Defendant’s motion is due to be granted. The Clerk is directed to dismiss the complaint for lack of jurisdiction. No costs.

. The facts are drawn from the complaint.

. Apparently plaintiff did not seek Board review of the 1977 through 1984 cost years because more than 180 days had lapsed between their close and the discovery of the error. See Complaint U 25; 42 U.S.C. § 1395oo(a). Reopening the intermediary’s decisions, at least for some of the cost reports, would also presumably have been barred by the passage of more than three years. 42. C.F.R. § 405.1885(a).

. The hospital does not allege that it sought to reopen its cost reports for the period 1977-1984 in order to recapture directly, or as the result of higher base year costs, the costs attributable to the late electricity payment.

. Although not explicitly recited in the complaint, apparently St. Vincent's also included the electricity costs, or a portion thereof, in its 1987 cost report.

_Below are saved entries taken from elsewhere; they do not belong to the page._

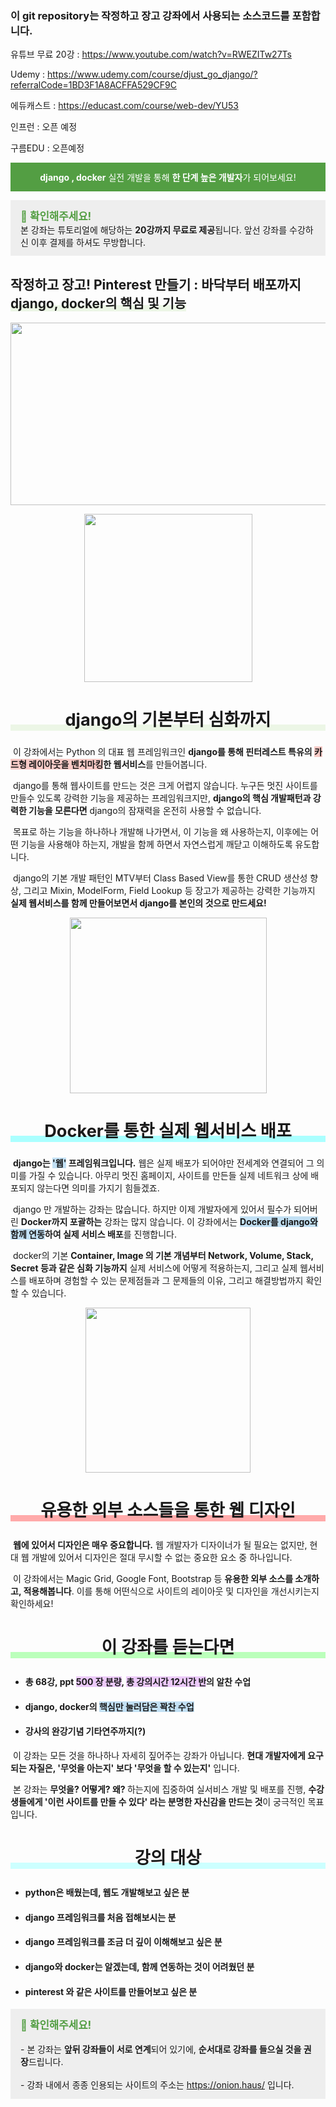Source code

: ### 이 git repository는 작정하고 장고 강좌에서 사용되는 소스코드를 포함합니다.


유튜브 무료 20강 : https://www.youtube.com/watch?v=RWEZITw27Ts

Udemy : https://www.udemy.com/course/djust_go_django/?referralCode=1BD3F1A8ACFFA529CF9C

에듀캐스트 : https://educast.com/course/web-dev/YU53

인프런 : 오픈 예정

구름EDU : 오픈예정



<p style="text-align: center; background-color: #539e43; color: #fff; padding: 0.8rem;"><strong>django , docker</strong> 실전 개발을 통해 <strong>한 단계 높은 개발자</strong>가 되어보세요!</p>
<p style="background-color: #eeeeee; padding: 0.8rem 0.8rem 0.8rem 1rem;"><span style="color: #539e43;"><strong style="font-size: 1.05rem;">📣 확인해주세요!</strong></span><br />본 강좌는 튜토리얼에 해당하는 <strong>20강까지 무료로 제공</strong>됩니다. 앞선 강좌를 수강하신 이후 결제를 하셔도 무방합니다.</p>
<h2></h2>
<h2><strong>작정하고 장고! Pinterest 만들기 : 바닥부터 배포까지<br /><span style="font-size: 1.3rem; box-shadow: inset 0 -10px #ecf6e6;">django, docker의 핵심 및 기능</span></strong></h2>
<p></p>
<p></p>
<p><img src="https://cdn.inflearn.com/public/files/courses/326338/3fe0702d-f564-4e2f-a89c-f46ad5e5a040/강좌섬네일.jpg" width="519" height="292" alt="" style="display: block; margin-left: auto; margin-right: auto;" /></p>
<p></p>
<p></p>
<p><img src="https://cdn.inflearn.com/public/files/courses/326338/95dc5b85-6520-47dd-bf4d-286d18aeb097/다운로드.png" width="269" height="269" alt="" style="display: block; margin-left: auto; margin-right: auto;" /></p>
<h2 style="text-align: center; font-size: 1.7rem; box-shadow: inset 0 -10px #ecf6e6;">django의 기본부터 심화까지</h2>
<p>&nbsp;이 강좌에서는 Python 의 대표 웹 프레임워크인 <strong>django를 통해 핀터레스트 특유의 <span style="background-color: #f8cac6;">카드형 레이아웃을 벤치마킹</span>한 웹서비스</strong>를 만들어봅니다.</p>
<p>&nbsp;django를 통해 웹사이트를 만드는 것은 크게 어렵지 않습니다. 누구든 멋진 사이트를 만들수 있도록 강력한 기능을 제공하는 프레임워크지만, <strong>django의 핵심 개발패턴과 강력한 기능을 모른다면</strong> django의 잠재력을 온전히 사용할 수 없습니다.&nbsp;</p>
<p>&nbsp;목표로 하는 기능을 하나하나 개발해 나가면서, 이 기능을 왜 사용하는지, 이후에는 어떤 기능을 사용해야 하는지, 개발을 함께 하면서 자연스럽게 깨닫고 이해하도록 유도합니다.</p>
<p>&nbsp;django의 기본 개발 패턴인 MTV부터 Class Based View를 통한 CRUD 생산성 향상, 그리고 Mixin, ModelForm, Field Lookup 등 장고가 제공하는 강력한 기능까지 <strong>실제 웹서비스를 함께 만들어보면서 django를 본인의 것으로 만드세요!</strong></p>
<p></p>
<p></p>
<p><img src="https://cdn.inflearn.com/public/files/courses/326338/699192f7-aec1-4e28-a471-473387cabcca/docker-logo.png" width="315" height="281" alt="" style="display: block; margin-left: auto; margin-right: auto;" /></p>
<p></p>
<h2 style="text-align: center; font-size: 1.7rem; box-shadow: inset 0 -10px #aff;">Docker를 통한 실제 웹서비스 배포</h2>
<p>&nbsp;<strong>django는 <span style="background-color: #c2e0f4;">'웹'</span> 프레임워크입니다.</strong> 웹은 실제 배포가 되어야만 전세계와 연결되어 그 의미를 가질 수 있습니다. 아무리 멋진 홈페이지, 사이트를 만든들 실제 네트워크 상에 배포되지 않는다면 의미를 가지기 힘들겠죠.</p>
<p>&nbsp;django 만 개발하는 강좌는 많습니다. 하지만 이제 개발자에게 있어서 필수가 되어버린 <strong>Docker까지 포괄하는</strong> 강좌는 많지 않습니다. 이 강좌에서는 <strong><span style="background-color: #c2e0f4;">Docker를 django와 함께 연동</span>하여 실제 서비스 배포</strong>를 진행합니다.</p>
<p>&nbsp;docker의 기본 <strong>Container, Image 의 기본 개념부터 Network, Volume, Stack, Secret 등과 같은 심화 기능까지</strong> 실제 서비스에 어떻게 적용하는지, 그리고 실제 웹서비스를 배포하며 경험할 수 있는 문제점들과 그 문제들의 이유, 그리고 해결방법까지 확인할 수 있습니다.</p>
<p></p>
<p></p>
<p></p>
<p><img src="https://cdn.inflearn.com/public/files/courses/326338/f604fc6d-1088-43ac-954c-00b0aa67bb5f/d3d175e560ae133f1ed5cd4ec173751a.png" width="264" height="264" alt="" style="display: block; margin-left: auto; margin-right: auto;" /></p>
<h3 style="text-align: center; font-size: 1.7rem; box-shadow: inset 0 -10px #faa;">유용한 외부 소스들을 통한 웹 디자인</h3>
<p>&nbsp;<strong>웹에 있어서 디자인은 매우 중요합니다.</strong> 웹 개발자가 디자이너가 될 필요는 없지만, 현대 웹 개발에 있어서 디자인은 절대 무시할 수 없는 중요한 요소 중 하나입니다.</p>
<p>&nbsp;이 강좌에서는 Magic Grid, Google Font, Bootstrap 등 <strong>유용한 외부 소스를 소개하고, 적용해봅니다</strong>. 이를 통해 어떤식으로 사이트의 레이아웃 및 디자인을 개선시키는지 확인하세요!</p>
<p></p>
<p></p>
<p></p>
<h3 style="text-align: center; font-size: 1.7rem; box-shadow: inset 0 -10px #bfb;">이 강좌를 듣는다면</h3>
<ul>
<li>
<h4>총 68강, ppt <span style="background-color: #eccafa;">500 장 분량</span>, <span style="background-color: #eccafa;">총 강의시간 12시간 반</span>의 알찬 수업</h4>
</li>
<li>
<h4>django, docker의 <span style="background-color: #c2e0f4;">핵심만 눌러담은 꽉찬 수업</span></h4>
</li>
<li>
<h4>강사의 완강기념 기타연주까지(?)</h4>
</li>
</ul>
<p></p>
<p>&nbsp;이 강좌는 모든 것을 하나하나 자세히 짚어주는 강좌가 아닙니다. <strong>현대 개발자에게 요구되는 자질은, '무엇을 아는지' 보다 '무엇을 할 수 있는지'</strong> 입니다.</p>
<p>&nbsp;본 강좌는 <strong>무엇을? 어떻게? 왜? </strong>하는지에 집중하여 실서비스 개발 및 배포를 진행, <strong>수강생들에게 '이런 사이트를 만들 수 있다' 라는 분명한 자신감을 만드는 것</strong>이 궁극적인 목표입니다.</p>
<p></p>
<p></p>
<h3 style="text-align: center; font-size: 1.7rem; box-shadow: inset 0 -10px #cff;">강의 대상</h3>
<ul>
<li>
<h4>python은 배웠는데, 웹도 개발해보고 싶은 분</h4>
</li>
<li>
<h4><strong>django 프레임워크를 처음 접해보시는 분</strong></h4>
</li>
<li>
<h4>django 프레임워크를 조금 더 깊이 이해해보고 싶은 분</h4>
</li>
<li>
<h4>django와 docker는 알겠는데, 함께 연동하는 것이 어려웠던 분</h4>
</li>
<li>
<h4>pinterest 와 같은 사이트를 만들어보고 싶은 분</h4>
</li>
</ul>
<p></p>
<p></p>
<p style="background-color: #eeeeee; padding: 0.8rem 0.8rem 0.8rem 1rem;"><span style="color: #539e43;"><strong style="font-size: 1.05rem;">📣 확인해주세요!<br /></strong></span><br />- 본 강좌는 <strong>앞뒤 강좌들이 서로 연계</strong>되어 있기에, <strong>순서대로 강좌를 들으실 것을 권장</strong>드립니다.<br /><br /><span style="color: #3598db;"></span>- 강좌 내에서 종종 인용되는 사이트의 주소는 <a href="https://onion.haus/" target="_blank" rel="noopener">https://onion.haus/</a>&nbsp;입니다.</p>
<p></p>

. As was its reliance on Matson Navigation Co. v. United States, 284 U.S. 352, 52 S.Ct. 162, 76 L.Ed. 336 (1932), and Brown v. GSA, 425 U.S. 820, 96 S.Ct. 1961, 48 L.Ed.2d 402 (1976). In neither case did there appear to have been a pedigreed Tucker Act remedy for the relief sought. In short, there was nothing to repeal.

. As St. Vincent’s points out, however, the regulation states that such requests to reopen “must be made within 3 years of the date of the notice of the intermediary or Board hearing decision ... or ... within 3 years of the date of the intermediary decision." 42 C.F.R. § 405.-1885(a).

. Judge Bork characterized the question of review rights under the Medicare program as a “very difficult problem mired in a very complex regulatory scheme." Athens Community Hospital, Inc. v. Schweiker, 743 F.2d 1, 2 (D.C.Cir. 1984).

. 42 U.S.C. § 1395oo(e).

. Weinberger v. Salfi, 422 U.S. 749, 757, 95 S.Ct. 2457, 2463, 45 L.Ed.2d 522 (1975); 42 U.S.C. § 405(h).